O economista Herbert Simon (1916-2001) foi o primeiro a descrever o fenômeno da economia da atenção, ainda sem esse nome, na década de 1970: "A riqueza de informação cria pobreza de atenção, e com ela a necessidade de alocar a atenção de maneira eficiente em meio à abundância de fontes de informação disponíveis". 

Se a abundância de mensagens competindo por nossa atenção não é algo novo, por outro lado ela nunca foi tão facilmente perceptível quanto hoje - e não estamos falando apenas de campanhas publicitárias, dessas que parecem nos perseguir onde quer que estejamos. 

Estamos falando também no volume de telefonemas e e-mails que recebemos, nos posts e notificações enviados pelas mídias sociais que frequentamos, nas solicitações automáticas dos aparelhos e aplicativos que usamos, nos painéis eletrônicos nos elevadores e nas ruas, etc. Cada gota desse oceano representa uma tentativa de nos "impactar", de nos estimular a esta ou aquela ação.

Recentemente, ouvindo o noticiário matinal em uma grande emissora nacional de rádio, me arrisquei a anotar a quantidade de mensagens publicitárias que as marcas tentaram me empurrar em 45 minutos de trajeto entre a minha casa e o escritório, acreditem, foram mais de 52 propagandas, entre anúncios, patrocínios, promoções, informes publicitários, etc.  Ao chegar no escritório, foram mais algumas dezenas de anúncios em portais, sites de conteúdo e até dentro do e-mail. 

Saturados pelo volume de estímulos a que somos expostos, somos forçados a lidar permanentemente com a escolha entre quais mensagens ignorar - ou não.
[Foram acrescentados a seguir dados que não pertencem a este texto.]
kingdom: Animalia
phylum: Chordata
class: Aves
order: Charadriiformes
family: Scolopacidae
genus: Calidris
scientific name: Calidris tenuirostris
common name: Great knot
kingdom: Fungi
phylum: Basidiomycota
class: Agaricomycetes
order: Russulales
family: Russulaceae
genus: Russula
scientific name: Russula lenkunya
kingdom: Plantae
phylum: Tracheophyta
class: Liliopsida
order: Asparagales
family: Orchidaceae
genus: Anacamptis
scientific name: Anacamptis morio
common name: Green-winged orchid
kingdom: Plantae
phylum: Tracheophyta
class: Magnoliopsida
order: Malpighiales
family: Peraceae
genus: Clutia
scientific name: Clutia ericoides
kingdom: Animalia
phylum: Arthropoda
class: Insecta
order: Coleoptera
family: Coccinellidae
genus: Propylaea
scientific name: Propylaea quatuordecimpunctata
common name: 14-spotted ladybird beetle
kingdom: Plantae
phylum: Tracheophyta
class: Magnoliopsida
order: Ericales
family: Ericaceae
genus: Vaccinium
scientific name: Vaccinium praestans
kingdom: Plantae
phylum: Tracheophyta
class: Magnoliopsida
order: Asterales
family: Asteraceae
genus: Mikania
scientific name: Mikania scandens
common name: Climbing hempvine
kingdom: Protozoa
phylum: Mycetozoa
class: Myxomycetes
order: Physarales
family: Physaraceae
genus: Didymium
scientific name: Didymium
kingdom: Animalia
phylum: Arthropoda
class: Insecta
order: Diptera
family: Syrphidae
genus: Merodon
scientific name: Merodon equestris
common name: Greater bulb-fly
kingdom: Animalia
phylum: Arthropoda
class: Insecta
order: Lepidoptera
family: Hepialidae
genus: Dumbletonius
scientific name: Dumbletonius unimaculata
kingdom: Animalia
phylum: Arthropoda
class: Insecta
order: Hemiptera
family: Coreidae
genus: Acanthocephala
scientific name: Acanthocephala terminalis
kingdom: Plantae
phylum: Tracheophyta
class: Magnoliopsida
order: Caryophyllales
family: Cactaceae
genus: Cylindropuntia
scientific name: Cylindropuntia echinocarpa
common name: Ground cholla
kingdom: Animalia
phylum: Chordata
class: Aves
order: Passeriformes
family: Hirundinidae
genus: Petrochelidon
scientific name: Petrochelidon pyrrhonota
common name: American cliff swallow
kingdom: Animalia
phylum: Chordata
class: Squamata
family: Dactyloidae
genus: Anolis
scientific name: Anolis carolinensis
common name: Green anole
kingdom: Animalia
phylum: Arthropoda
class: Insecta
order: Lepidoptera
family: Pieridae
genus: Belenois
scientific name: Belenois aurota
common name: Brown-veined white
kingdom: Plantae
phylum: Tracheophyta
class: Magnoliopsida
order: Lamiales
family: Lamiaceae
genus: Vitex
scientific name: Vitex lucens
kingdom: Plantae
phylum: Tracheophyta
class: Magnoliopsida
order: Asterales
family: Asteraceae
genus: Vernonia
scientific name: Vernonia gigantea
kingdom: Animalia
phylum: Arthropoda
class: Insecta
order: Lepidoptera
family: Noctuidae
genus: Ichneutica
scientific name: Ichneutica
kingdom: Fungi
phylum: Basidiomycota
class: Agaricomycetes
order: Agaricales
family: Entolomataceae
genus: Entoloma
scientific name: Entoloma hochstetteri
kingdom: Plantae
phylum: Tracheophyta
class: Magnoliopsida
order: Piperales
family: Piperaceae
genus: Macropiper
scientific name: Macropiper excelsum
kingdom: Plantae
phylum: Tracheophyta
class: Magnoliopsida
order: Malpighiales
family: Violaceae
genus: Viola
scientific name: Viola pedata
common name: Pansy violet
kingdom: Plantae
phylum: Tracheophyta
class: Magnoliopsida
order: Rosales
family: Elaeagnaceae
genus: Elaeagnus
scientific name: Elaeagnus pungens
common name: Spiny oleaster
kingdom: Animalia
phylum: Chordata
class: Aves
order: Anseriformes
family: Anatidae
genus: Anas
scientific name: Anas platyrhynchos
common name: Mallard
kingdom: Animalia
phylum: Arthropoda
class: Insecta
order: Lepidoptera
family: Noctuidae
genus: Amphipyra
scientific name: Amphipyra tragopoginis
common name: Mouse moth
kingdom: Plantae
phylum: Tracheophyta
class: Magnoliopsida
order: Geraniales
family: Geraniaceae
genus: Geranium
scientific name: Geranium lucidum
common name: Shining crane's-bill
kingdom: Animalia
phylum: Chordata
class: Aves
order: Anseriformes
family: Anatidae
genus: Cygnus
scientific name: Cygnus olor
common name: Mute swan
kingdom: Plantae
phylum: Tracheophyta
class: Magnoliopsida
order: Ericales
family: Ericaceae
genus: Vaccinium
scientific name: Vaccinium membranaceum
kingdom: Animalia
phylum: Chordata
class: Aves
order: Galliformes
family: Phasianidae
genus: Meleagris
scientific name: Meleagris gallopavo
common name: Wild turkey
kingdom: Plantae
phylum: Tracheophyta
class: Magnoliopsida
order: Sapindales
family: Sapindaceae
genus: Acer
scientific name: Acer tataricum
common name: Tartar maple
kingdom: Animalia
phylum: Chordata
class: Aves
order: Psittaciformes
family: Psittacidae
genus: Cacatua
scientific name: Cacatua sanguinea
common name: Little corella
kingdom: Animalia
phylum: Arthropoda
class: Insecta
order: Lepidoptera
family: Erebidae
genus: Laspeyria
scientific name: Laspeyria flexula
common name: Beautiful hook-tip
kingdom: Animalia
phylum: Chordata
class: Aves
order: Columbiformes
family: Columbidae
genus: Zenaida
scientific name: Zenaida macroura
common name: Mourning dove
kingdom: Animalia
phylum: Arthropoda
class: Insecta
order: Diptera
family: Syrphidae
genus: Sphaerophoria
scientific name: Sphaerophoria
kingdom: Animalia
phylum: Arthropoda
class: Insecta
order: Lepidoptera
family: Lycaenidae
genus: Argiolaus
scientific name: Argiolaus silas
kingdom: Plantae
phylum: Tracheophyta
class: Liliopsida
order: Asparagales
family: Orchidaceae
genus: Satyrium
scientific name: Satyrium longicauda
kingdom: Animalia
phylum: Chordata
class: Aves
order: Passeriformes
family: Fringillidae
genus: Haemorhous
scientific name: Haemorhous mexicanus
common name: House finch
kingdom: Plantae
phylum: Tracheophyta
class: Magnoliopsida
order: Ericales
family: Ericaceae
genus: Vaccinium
Passamos a "premiar" as mensagens e agentes que melhor atendam ao nosso contexto (momento, necessidades e expectativas), por mais efêmero e imperceptível que este seja. 

E é esta, 40 anos depois, exatamente a questão que se coloca para as empresas. Um cenário de abundância de informação e escassez de atenção cria oportunidades para que pessoas e organizações atuem como "filtros", identificando e traduzindo o que há de relevante para seus públicos. Essa é, aliás, uma forma de agregar valor à marca da empresa.

Diante desse cenário, os gestores de marketing e comunicação estão na berlinda e cada vez mais buscam alternativas para atrair a atenção de seus públicos-alvo, de consumidores à investidores. 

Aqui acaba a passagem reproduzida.